FYI, the IBM Java 6 VM does contain an ahead-of-time compiler (AOT). The code isn't quite as optimized as what the JIT would produce, but it is stored across VMs, I believe in some sort of persistent shared memory. Its primary benefit is to improve startup performance. The IBM VM by default JITs a method after it's been called 1000 times. If it knows that a method is going to be called 1000 times just during the VM startup (think a commonly-used method like java.lang.String.equals(...) ), then it's beneficial for it to store that in the AOT cache so that it never has to waste time compiling at runtime.
I agree that the performance difference seen by the poster is most likely caused by disk latency bringing the JRE into memory. The Just In Time compiler (JIT) would not have an impact on performance of a little application.
Java 1.6u10 (http://download.java.net/jdk6/) touches the runtime JARs in a background process (even if Java isn't running) to keep the data in the disk cache. This significantly decreases startup times (Which is a huge benefit to desktop apps, but probably of marginal value to server side apps).

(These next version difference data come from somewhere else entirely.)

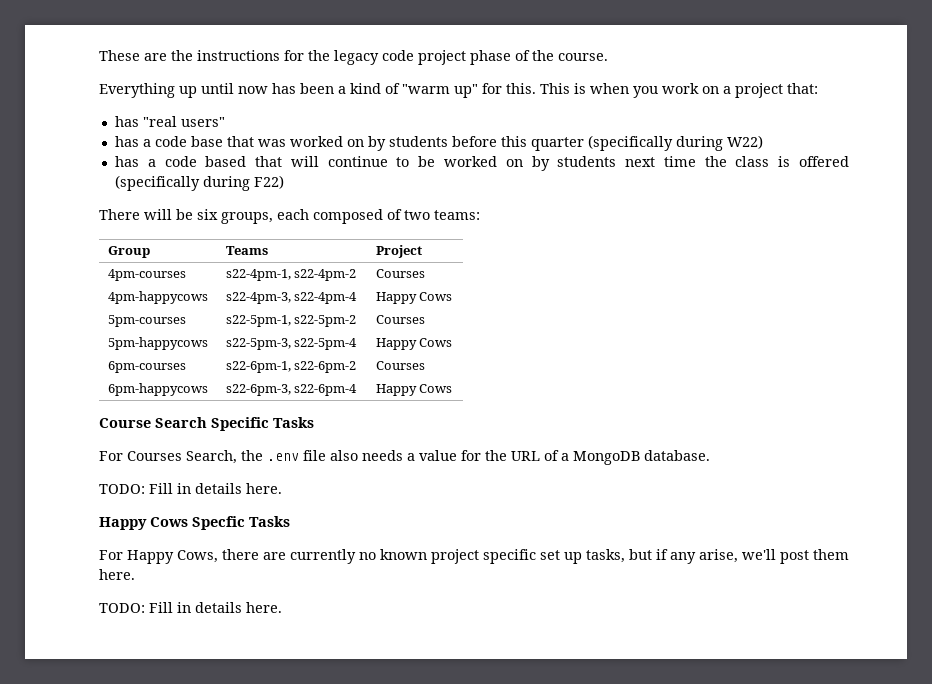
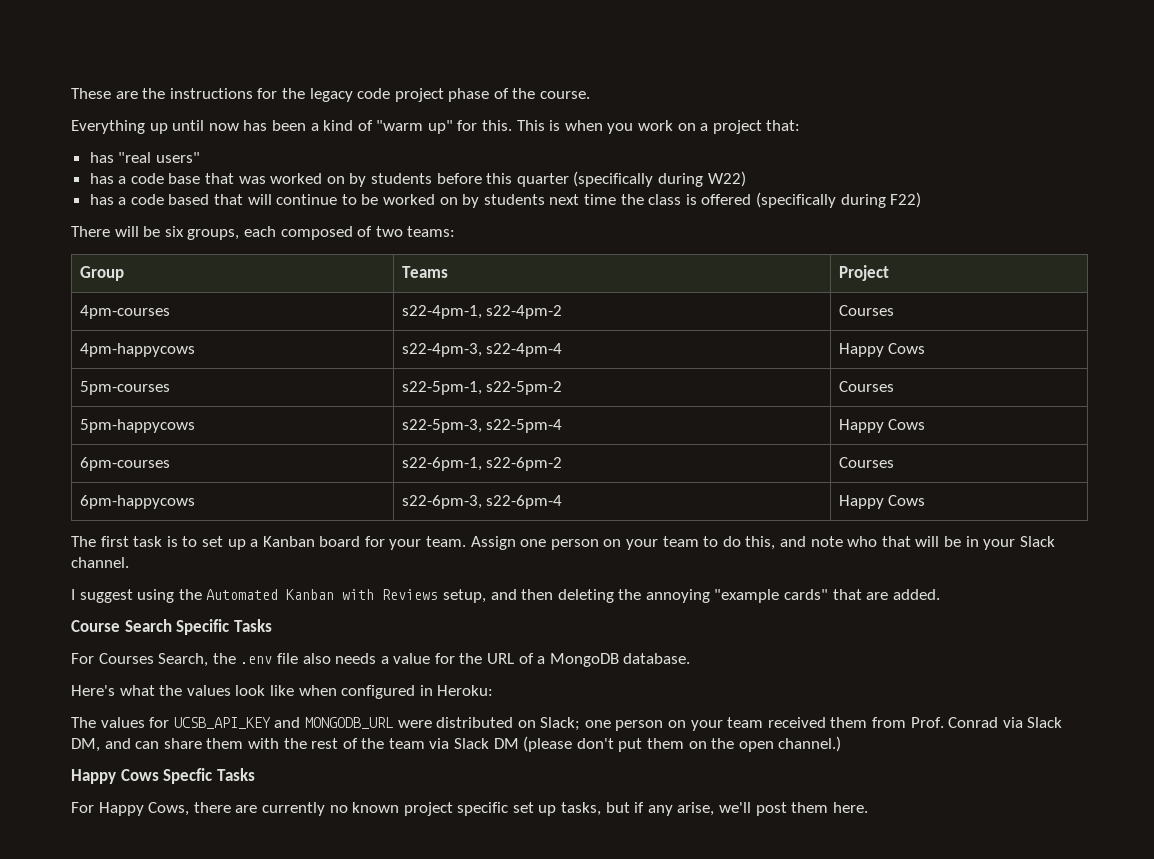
(453, 388) none -> [71,536,1055,550] [71,557,129,568] [71,589,940,603] // The first task is to set up a Kanban board for your team. Assign one person on your team to do this, and note who that will be in your Slack channel. // I suggest using the Automated Kanban with Reviews setup, and then deleting the annoying "example cards" that are added.
[99,483,282,494] TODO: Fill in details here. -> [71,685,494,699] [71,717,1063,731] [71,736,842,752] Here's what the values look like when configured in Heroku: // The values for UCSB_API_KEY and MONGODB_URL were distributed on Slack; one person on your team received them from Prof. Conrad via Slack DM, and can share them with the rest of the team via Slack DM (please don't put them on the open channel.)
[99,602,282,613] // TODO: Fill in details here. -> (868, 807) none

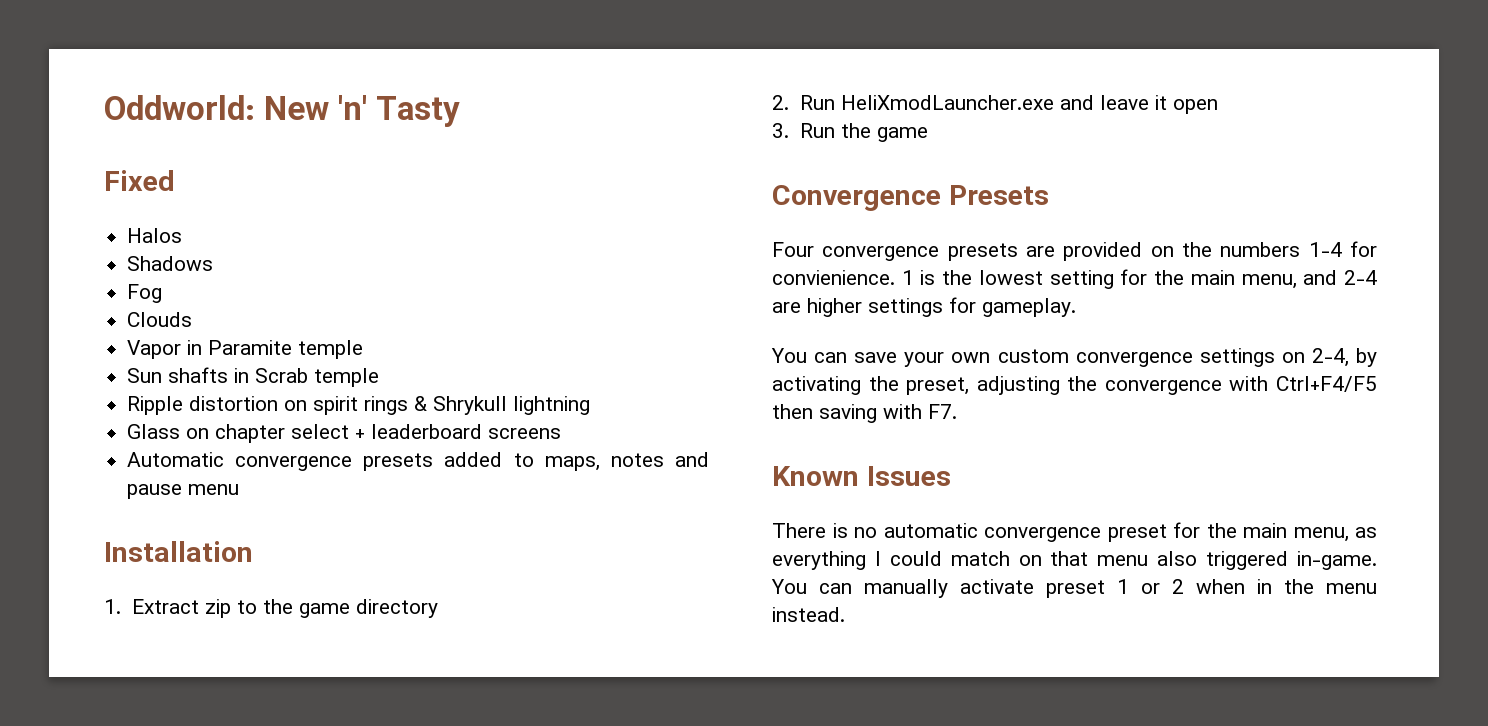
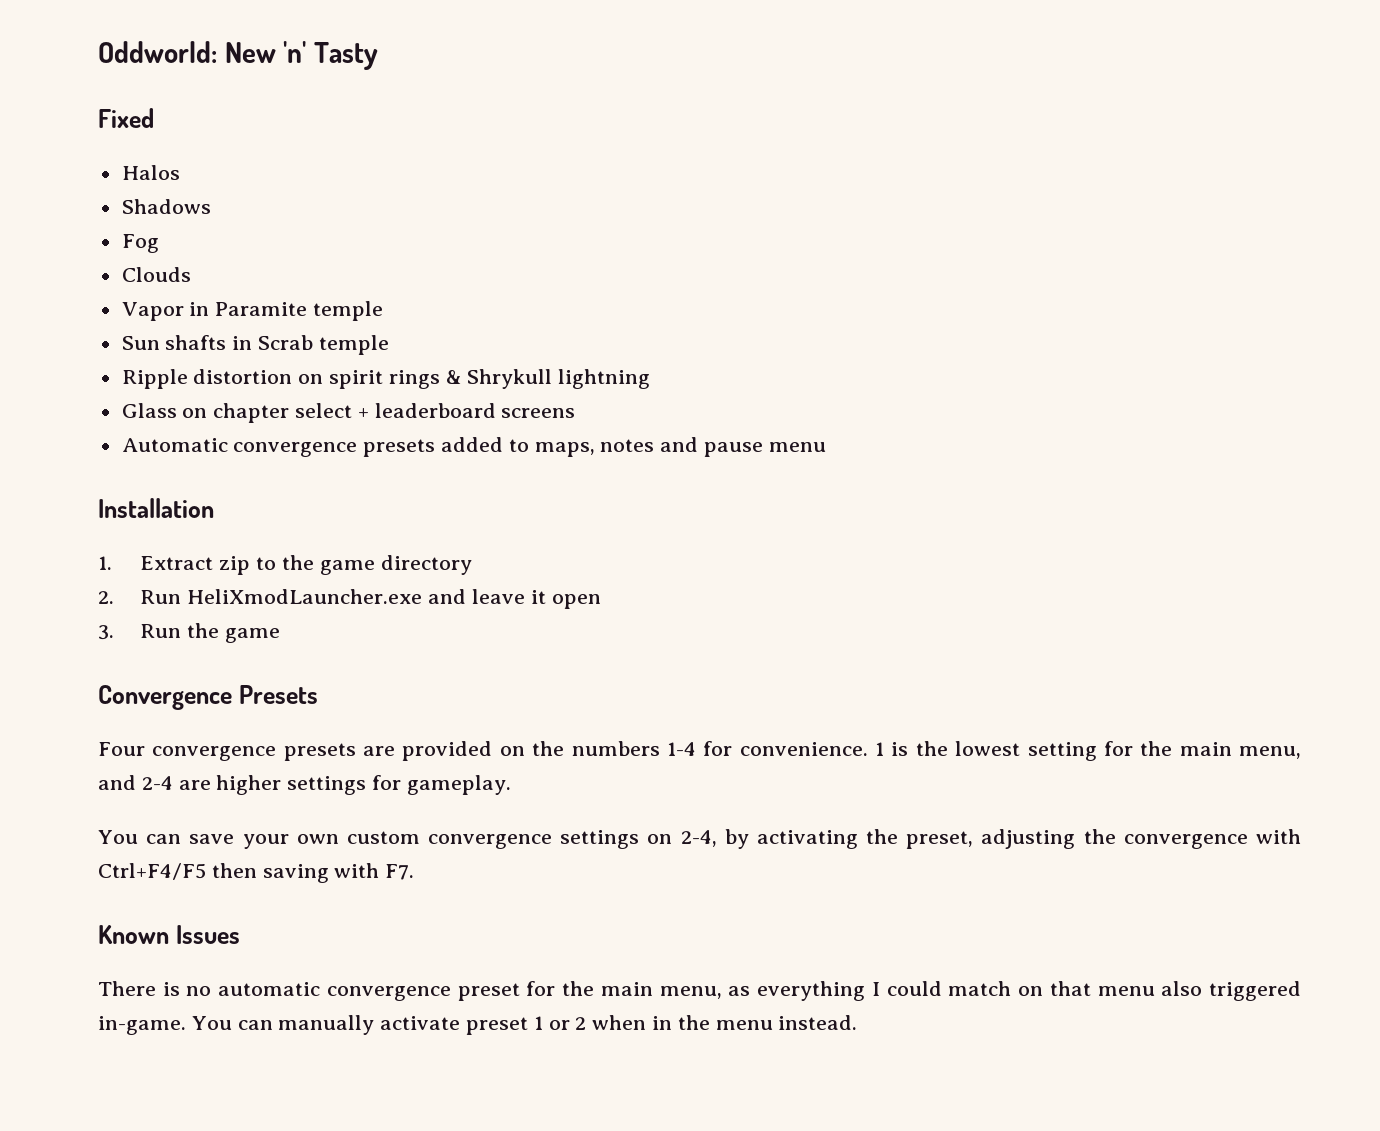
[772,270,895,285] convienience. -> [739,742,868,756] convenience.

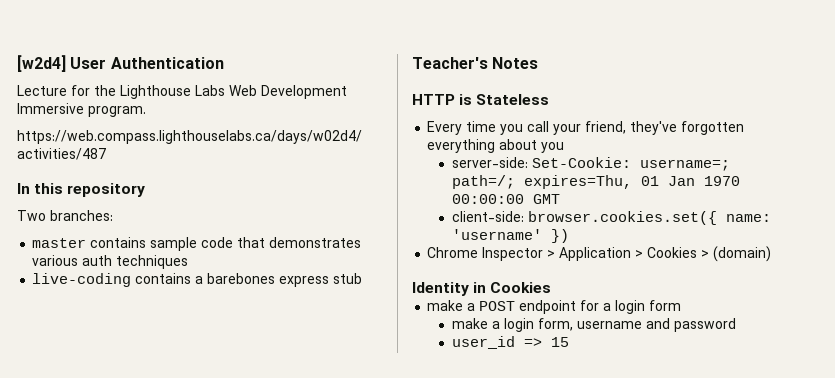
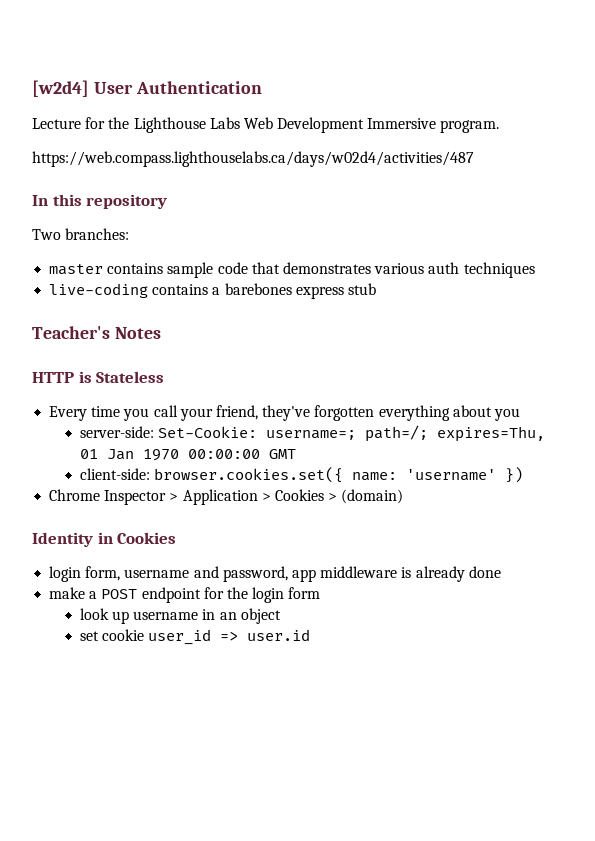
(552, 287) none -> [49,566,501,582] // login form, username and password, app middleware is already done
[603,303,612,311] a -> [226,587,248,599] the
[451,318,736,332] make a login form, username and password // -> [79,608,281,624] [79,629,145,641] look up username in an object // set cookie
[550,337,569,347] 15 -> [247,629,311,641] user.id

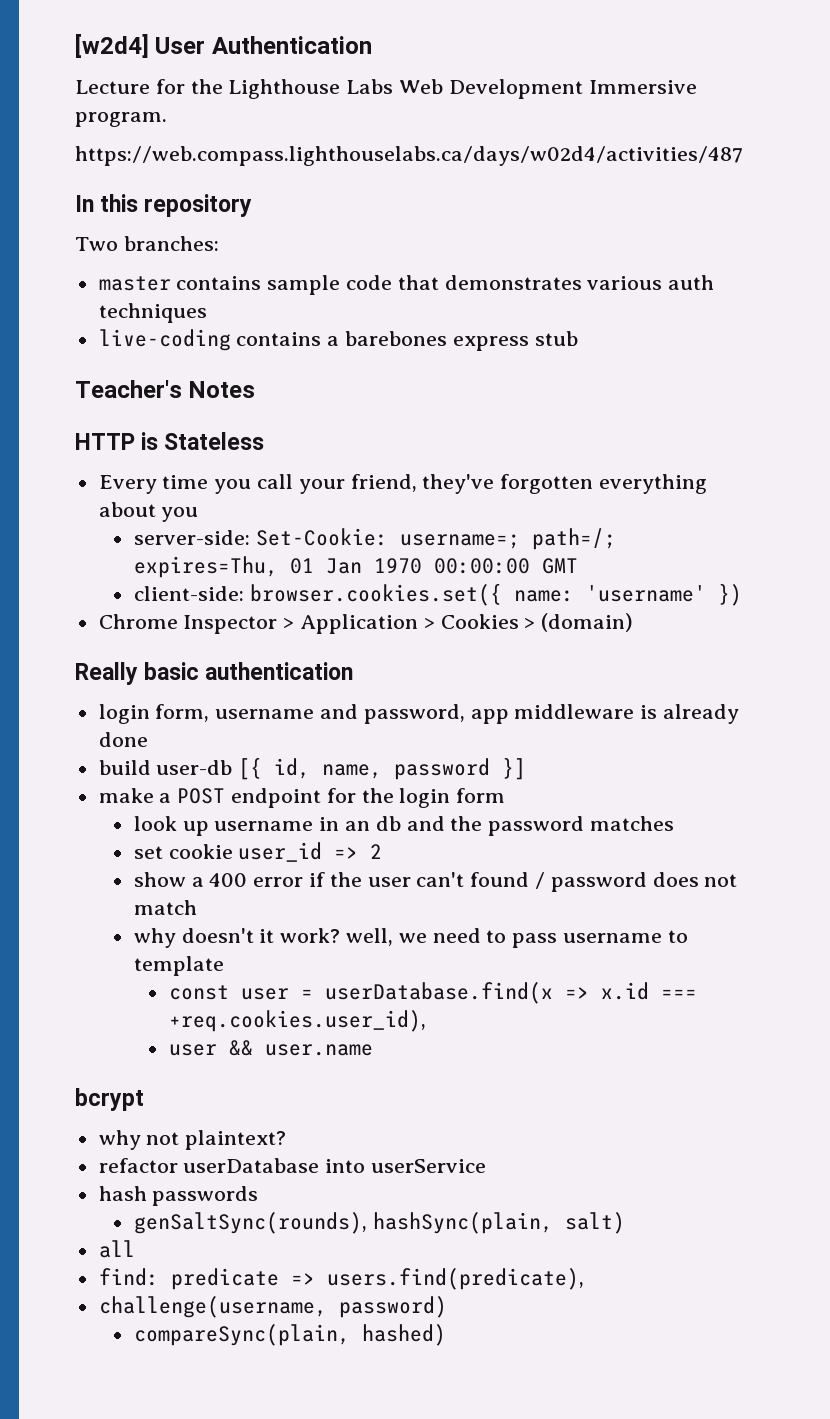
[32,532,177,547] Identity in Cookies -> [75,662,354,685] Really basic authentication
(501, 572) none -> [98,757,527,780] // build user-db [{ id, name, password }]
[240,608,281,624] object -> [375,816,674,836] db and the password matches
[247,629,311,641] user.id -> [370,844,383,859] [133,872,738,892] [133,900,197,915] [133,928,688,948] [133,956,224,976] [168,982,697,1004] [168,1010,426,1032] [168,1040,373,1056] [75,1088,144,1111] [98,1130,287,1150] [98,1158,487,1173] [98,1186,259,1206] [133,1212,625,1234] [98,1240,135,1258] [98,1268,584,1290] [98,1296,447,1318] [133,1324,446,1346] 2 // show a 400 error if the user can't found / password does not match // why doesn't it work? well, we need to pass username to template // const user = userDatabase.find(x => x.id === +req.cookies.user_id), // user && user.name // bcrypt // why not plaintext? // refactor userDatabase into userService // hash passwords // genSaltSync(rounds), hashSync(plain, salt) // all // find: predicate => users.find(predicate), // challenge(username, password) // compareSync(plain, hashed)

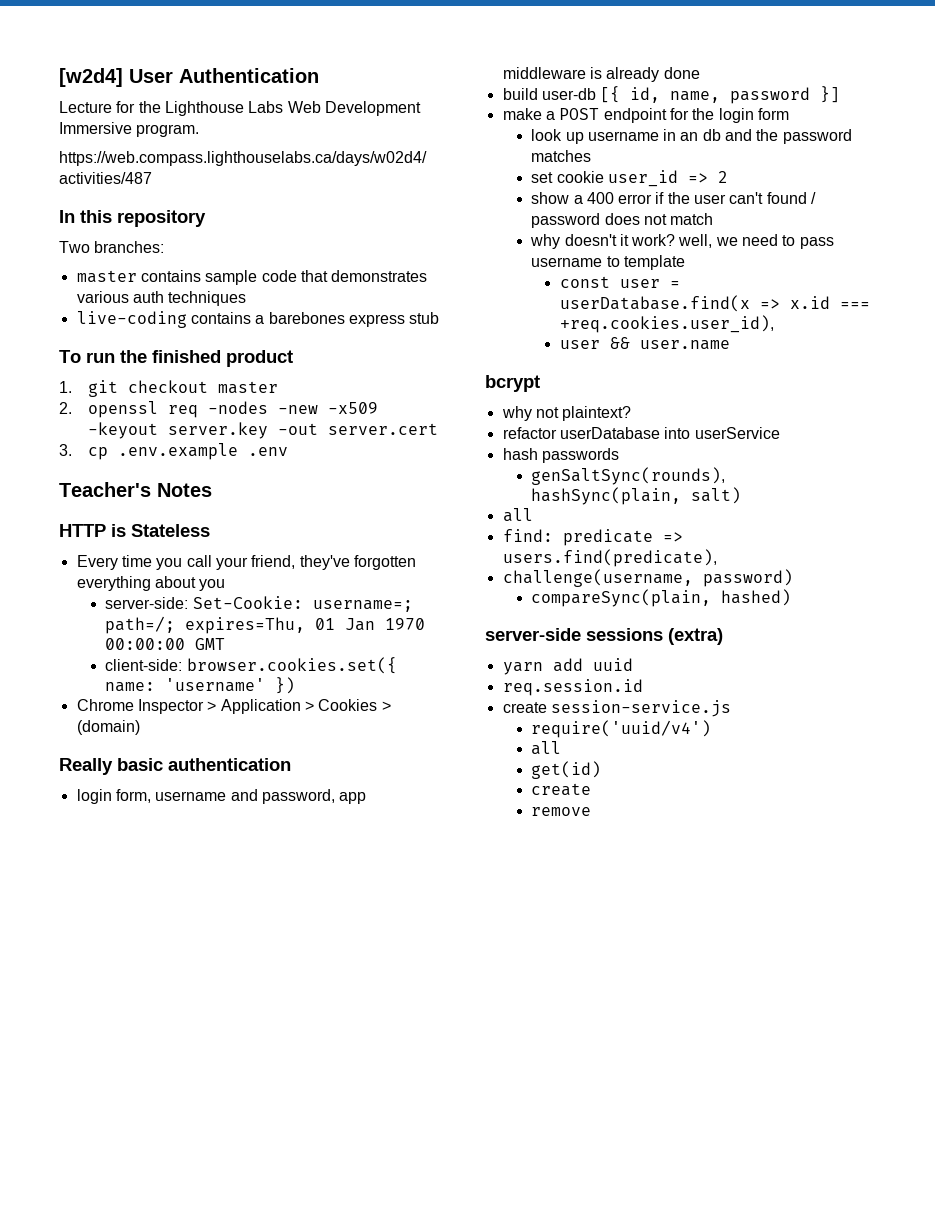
(578, 338) none -> [59,350,293,367] [59,380,278,397] [59,401,378,418] [87,422,438,439] [59,443,288,460] // To run the finished product // 1. git checkout master // 2. openssl req -nodes -new -x509 -keyout server.key -out server.cert // 3. cp .env.example .env
(446, 1335) none -> [485,628,723,645] [502,658,633,675] [502,679,643,696] [502,700,731,717] [531,720,712,738] [531,741,562,755] [531,761,602,779] [531,783,592,796] [531,807,592,816] // server-side sessions (extra) // yarn add uuid // req.session.id // create session-service.js // require('uuid/v4') // all // get(id) // create // remove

On large, long running applications, the JIT makes a big difference over time - but the amount of time required for the JIT to accumulate sufficient statistics to kick in and optimize (5-10 seconds) is very, very short compared to the overall life of the application (most run for months and months). While storing and restoring the JIT results is an interesting academic exercise, the practical improvement is not very large (Which is why the JIT team has been more focused on things like GC strategies for minimizing memory cache misses, etc...).
The pre-compilation of the runtime classes does help desktop applications quite a bit (as does the aforementioned 6u10 disk cache pre-loading).
You should describe how your Benchmark was done. Especially at which point you start to measure the time.
If you include the JVM startup time (which is useful for Benchmarking the User experience but not so useful to optimize Java code) then it might be a filesystem caching effect or it can be caused by a feature called "Java Class Data Sharing":
For Sun:
http://java.sun.com/j2se/1.5.0/docs/guide/vm/class-data-sharing.html
This is an option where the JVM saves a prepared image of the runtime classes to a file, to allow quicker loading (and sharing) of those at the next start. You can control this with -Xshare:on or -Xshare:off with a Sun JVM. The default is -Xshare:auto which will load the shared classes image if present, and if not present it will write it at first startup if the directory is write able.
With IBM Java 5 this is BTW even more powerful:
http://www.ibm.com/developerworks/java/library/j-ibmjava4/
I don't know of any mainstream JVM which is saving JIT statistics.
Java JVM (actually might change from different implementations of the JVM) when first started out will interpret the byte code. Once it detects that the code will be running enough number of times JITs it to native machine language so it runs faster.